Investors hear from any number of gurus about diversifying a portfolio. Depending upon your age you might be told to put a certain amount of your funds in aggressive mutual funds and as you get closer to retirement age you should get out ofinvesting in real estate equities and into securities or cash. But the successful real estate investor sometimes has a different idea.

There’s no reason to allocate anything based upon age of the investor but how much return an investment will bring. Investing in real estate provides advantages that equities can’t provide.

There’s a different mindset for real estate investors, primarily one that the investor can drive by every day and look at it. It’s a tangible asset that has a property address and not something that fluctuates daily based upon some obscure economic report.

Real estate investing provides consistent monthly income and is the amount of money left over from the rental payment after the mortgage, taxes and expenses are covered. Successful investors don’t invest in properties that don’t cash flow.

Real estate appreciates in value over time. Yes, we’re coming off the heels of a rather significant downturn but historically real estate consistently provides solid returns year after year. This of course isn’t guaranteed but easily researched in the area an investor is considering.

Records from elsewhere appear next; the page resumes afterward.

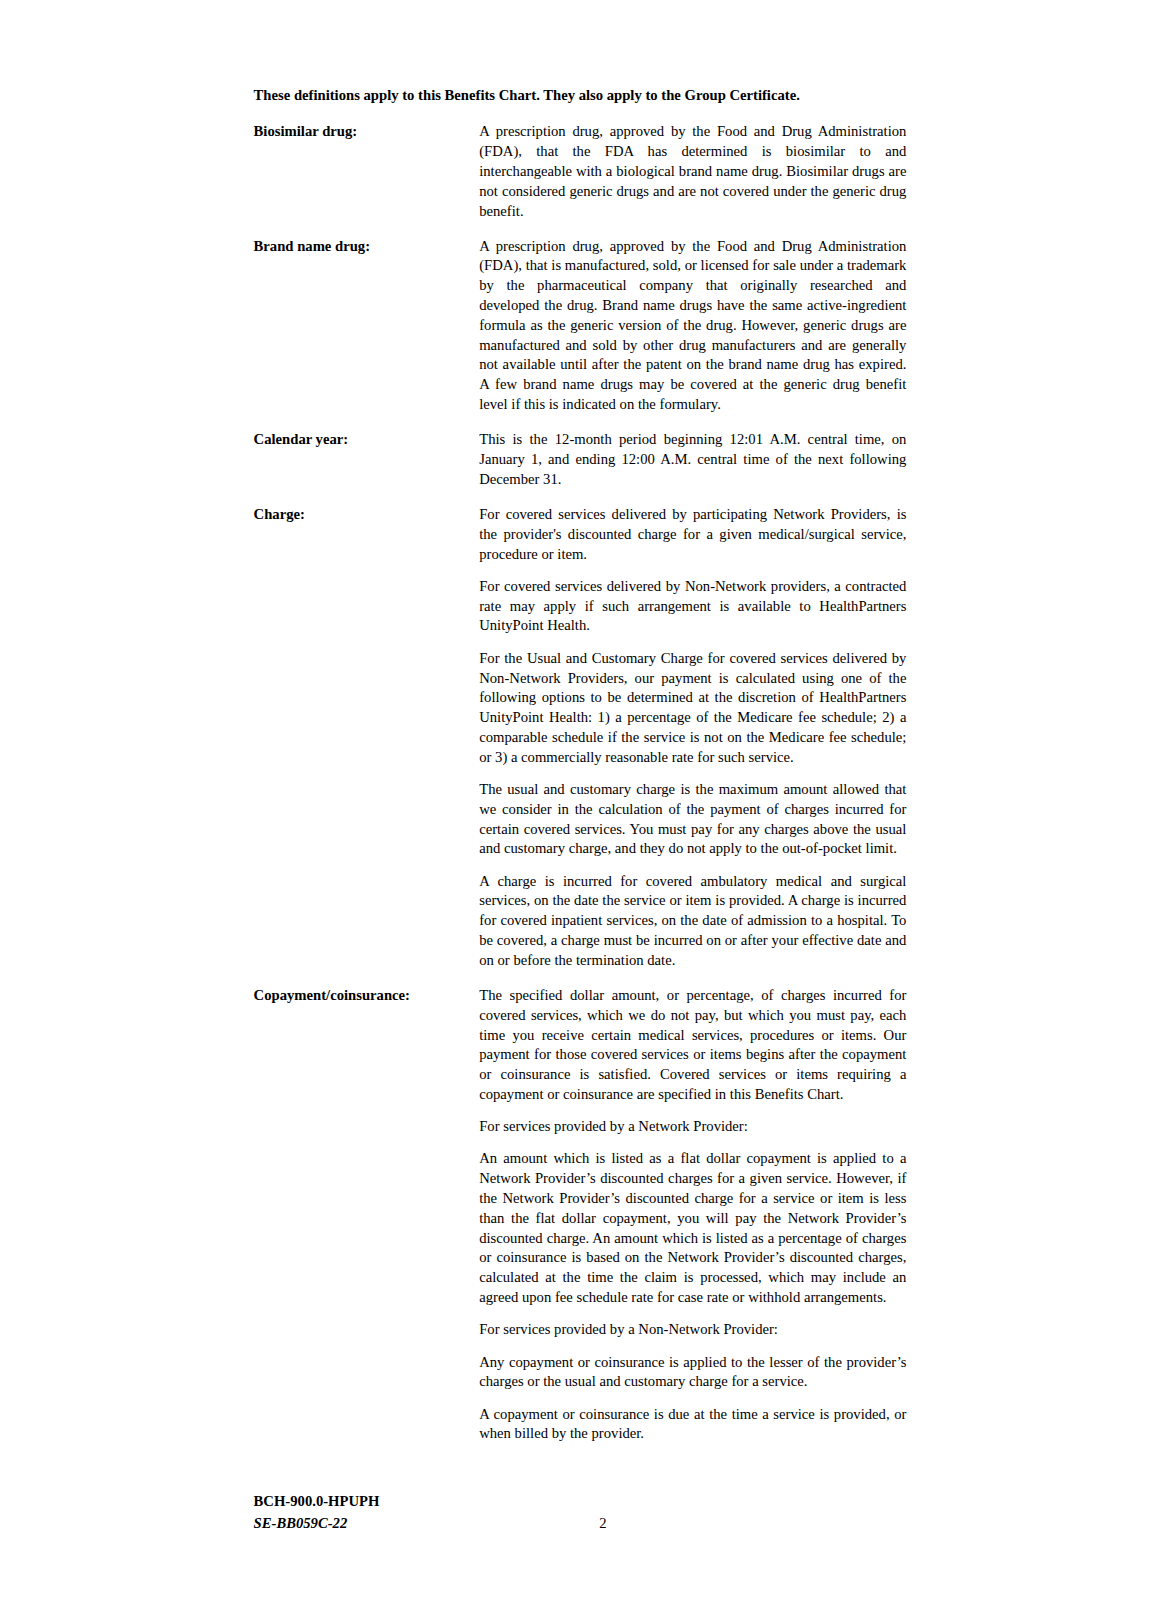These definitions apply to this Benefits Chart. They also apply to the Group Certificate.
| Biosimilar drug: | A prescription drug, approved by the Food and Drug Administration (FDA), that the FDA has determined is biosimilar to and interchangeable with a biological brand name drug. Biosimilar drugs are not considered generic drugs and are not covered under the generic drug benefit. |
| Brand name drug: | A prescription drug, approved by the Food and Drug Administration (FDA), that is manufactured, sold, or licensed for sale under a trademark by the pharmaceutical company that originally researched and developed the drug. Brand name drugs have the same active-ingredient formula as the generic version of the drug. However, generic drugs are manufactured and sold by other drug manufacturers and are generally not available until after the patent on the brand name drug has expired. A few brand name drugs may be covered at the generic drug benefit level if this is indicated on the formulary. |
| Calendar year: | This is the 12-month period beginning 12:01 A.M. central time, on January 1, and ending 12:00 A.M. central time of the next following December 31. |
| Charge: | For covered services delivered by participating Network Providers, is the provider's discounted charge for a given medical/surgical service, procedure or item. For covered services delivered by Non-Network providers, a contracted rate may apply if such arrangement is available to HealthPartners UnityPoint Health. For the Usual and Customary Charge for covered services delivered by Non-Network Providers, our payment is calculated using one of the following options to be determined at the discretion of HealthPartners UnityPoint Health: 1) a percentage of the Medicare fee schedule; 2) a comparable schedule if the service is not on the Medicare fee schedule; or 3) a commercially reasonable rate for such service. The usual and customary charge is the maximum amount allowed that we consider in the calculation of the payment of charges incurred for certain covered services. You must pay for any charges above the usual and customary charge, and they do not apply to the out-of-pocket limit. A charge is incurred for covered ambulatory medical and surgical services, on the date the service or item is provided. A charge is incurred for covered inpatient services, on the date of admission to a hospital. To be covered, a charge must be incurred on or after your effective date and on or before the termination date. |
| Copayment/coinsurance: | The specified dollar amount, or percentage, of charges incurred for covered services, which we do not pay, but which you must pay, each time you receive certain medical services, procedures or items. Our payment for those covered services or items begins after the copayment or coinsurance is satisfied. Covered services or items requiring a copayment or coinsurance are specified in this Benefits Chart. For services provided by a Network Provider: An amount which is listed as a flat dollar copayment is applied to a Network Provider’s discounted charges for a given service. However, if the Network Provider’s discounted charge for a service or item is less than the flat dollar copayment, you will pay the Network Provider’s discounted charge. An amount which is listed as a percentage of charges or coinsurance is based on the Network Provider’s discounted charges, calculated at the time the claim is processed, which may include an agreed upon fee schedule rate for case rate or withhold arrangements. For services provided by a Non-Network Provider: Any copayment or coinsurance is applied to the lesser of the provider’s charges or the usual and customary charge for a service. A copayment or coinsurance is due at the time a service is provided, or when billed by the provider. |
BCH-900.0-HPUPH
SE-BB059C-222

There are considerable income tax advantages that investment properties provide that other investments cannot. Besides the positive cash flow provided each month, your costs of borrowing and maintenance expenses may be tax deductible.

Yes, there are always two sides of any coin including dealing with bad tenants or properties that always need fixing, but those are situations that with a little preparation can be completely avoided. In fact, professional property managers, a good real estate agent and a general contractor on your side and help you avoid both of those negatives.

Who says you need to diversify? If you like it and you’re making money, do more of it, not less.